- [Instructions]:
(a) Name every dollar amount that appears in the business news passage below.
(b) Reproduce word for word the part of the business news passage below that runs from "Steve Easterbrook, the" up to and including "UK service sector.".

- [Document passage]:
════
The loss still got worse on a year-on-year basis and the ‘adjusted EBITDA’ metric needs to be treated with caution, not least as it excludes no fewer than nine items, most of them expenses, according to the footnotes of the quarterly statement.

McDonald’s CEO Steve Easterbrook.
McDonald’s CEO Steve Easterbrook. Photograph: Alyssa Schukar/AP

Steve Easterbrook, the chief executive officer of McDonald’s Corp who was dismissed over the weekend, has just quit from Walmart’s board as well.

Easterbook was forced out of the fast food chain after conducting a consensual relationship with an employee, which the board determined violated company policy.

He’s now decided to leave Walmart too, with the supermarket giant insisting it’s amicable, saying:

Easterbrook’s decision to resign was not due to any disagreement with the Company on any matter relating to its operations, policies or practices,

His departure wiped around $4bn off McDonald’s value yesterday, as investors took the news badly.

Easterbrook himself walks away with $675,000 in severance pay, plus stock awards worth more than $37m.

There’s not much market reaction to the flatlining UK service sector.

Sterling is hovering around $1.29 this morning, as traders keep to the sidelines while the general election campaign gears up.
════
(Entries from a dataset)
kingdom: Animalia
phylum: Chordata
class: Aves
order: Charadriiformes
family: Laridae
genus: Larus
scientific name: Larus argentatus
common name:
════
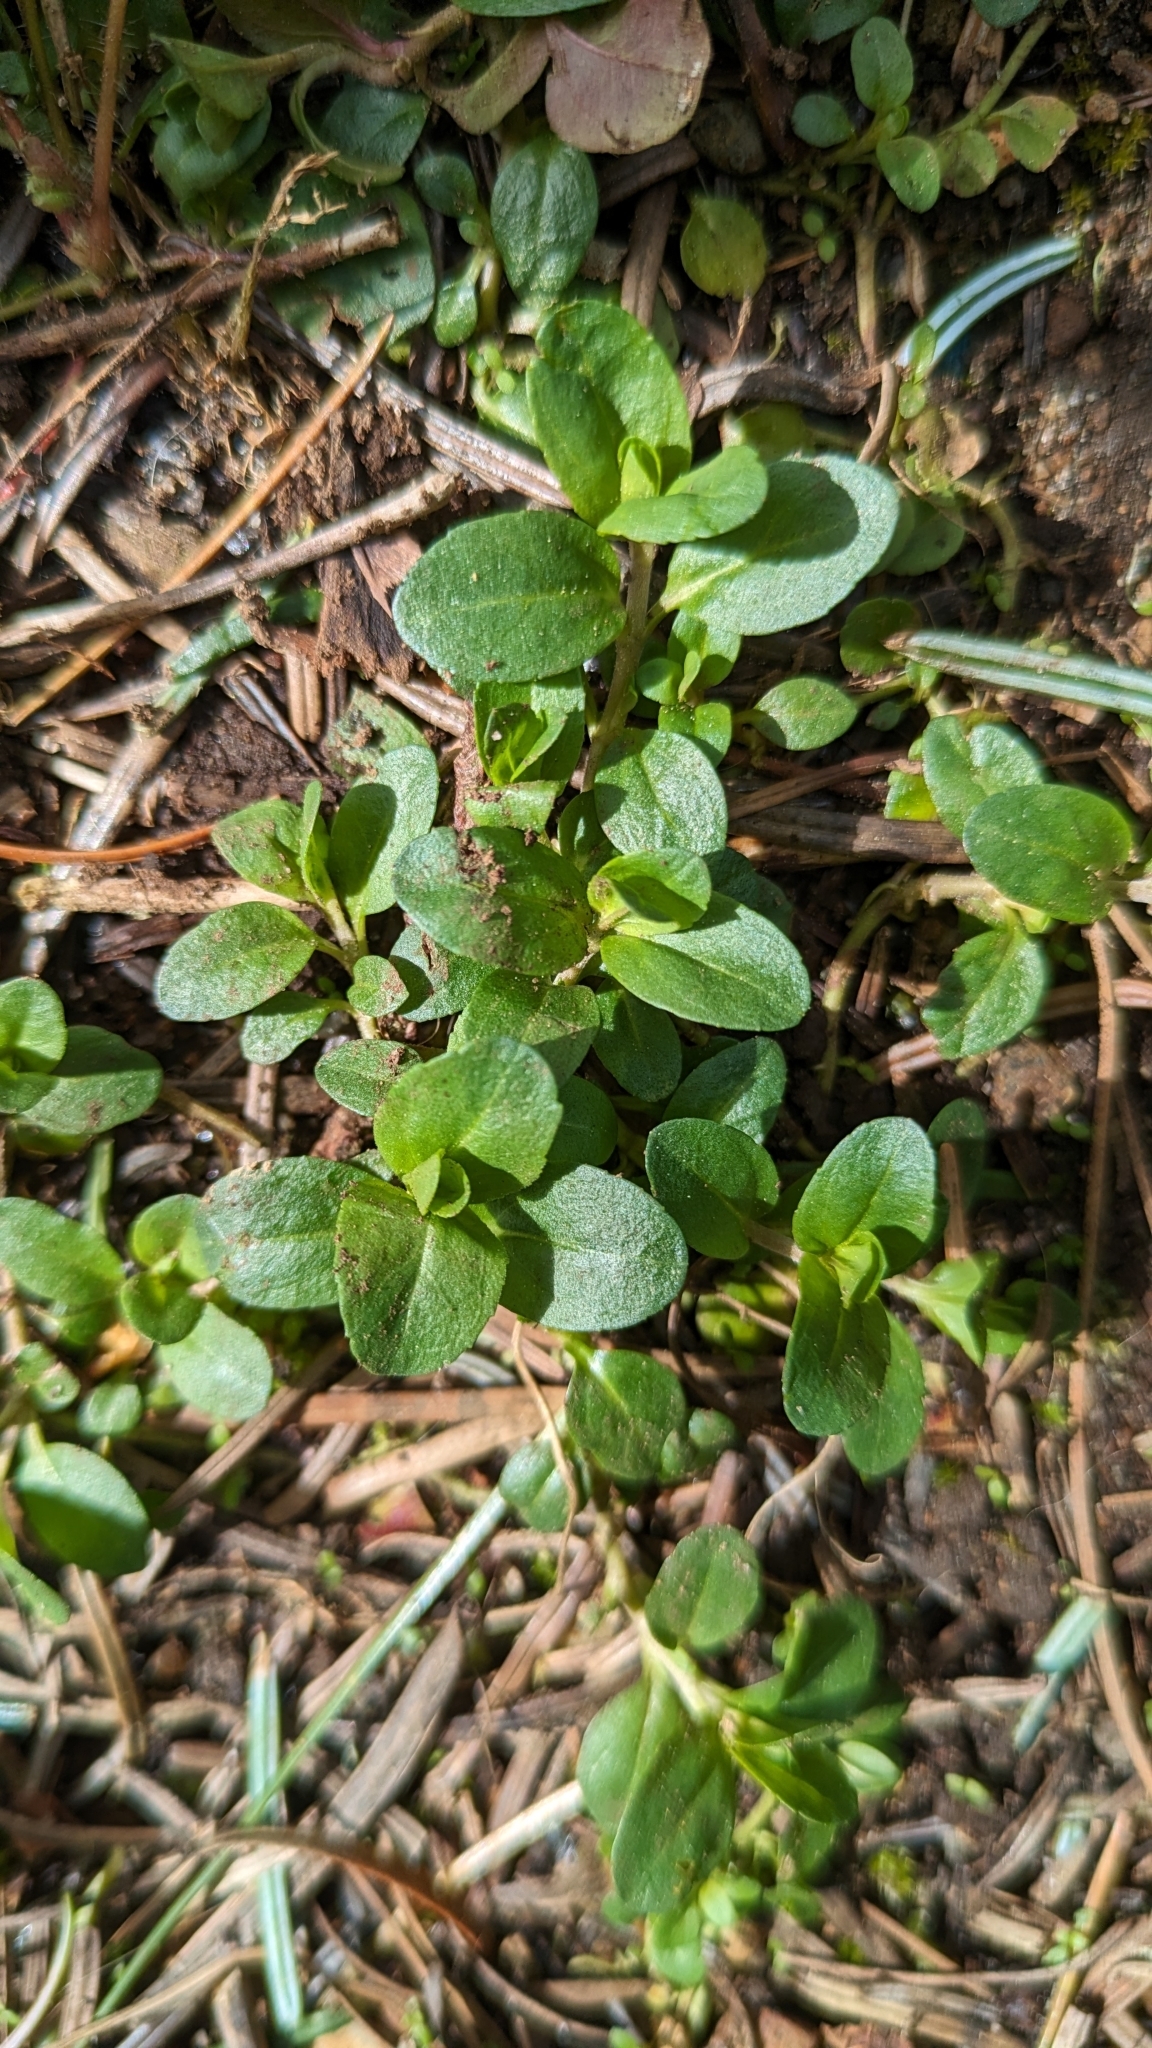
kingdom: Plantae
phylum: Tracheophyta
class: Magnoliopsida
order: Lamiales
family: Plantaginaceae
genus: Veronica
════
- [Expected responses]:
(a)
$4bn
$675,000
$37m
$1.29

(b)
Steve Easterbrook, the chief executive officer of McDonald’s Corp who was dismissed over the weekend, has just quit from Walmart’s board as well.

Easterbook was forced out of the fast food chain after conducting a consensual relationship with an employee, which the board determined violated company policy.

He’s now decided to leave Walmart too, with the supermarket giant insisting it’s amicable, saying:

Easterbrook’s decision to resign was not due to any disagreement with the Company on any matter relating to its operations, policies or practices,

His departure wiped around $4bn off McDonald’s value yesterday, as investors took the news badly.

Easterbrook himself walks away with $675,000 in severance pay, plus stock awards worth more than $37m.

There’s not much market reaction to the flatlining UK service sector.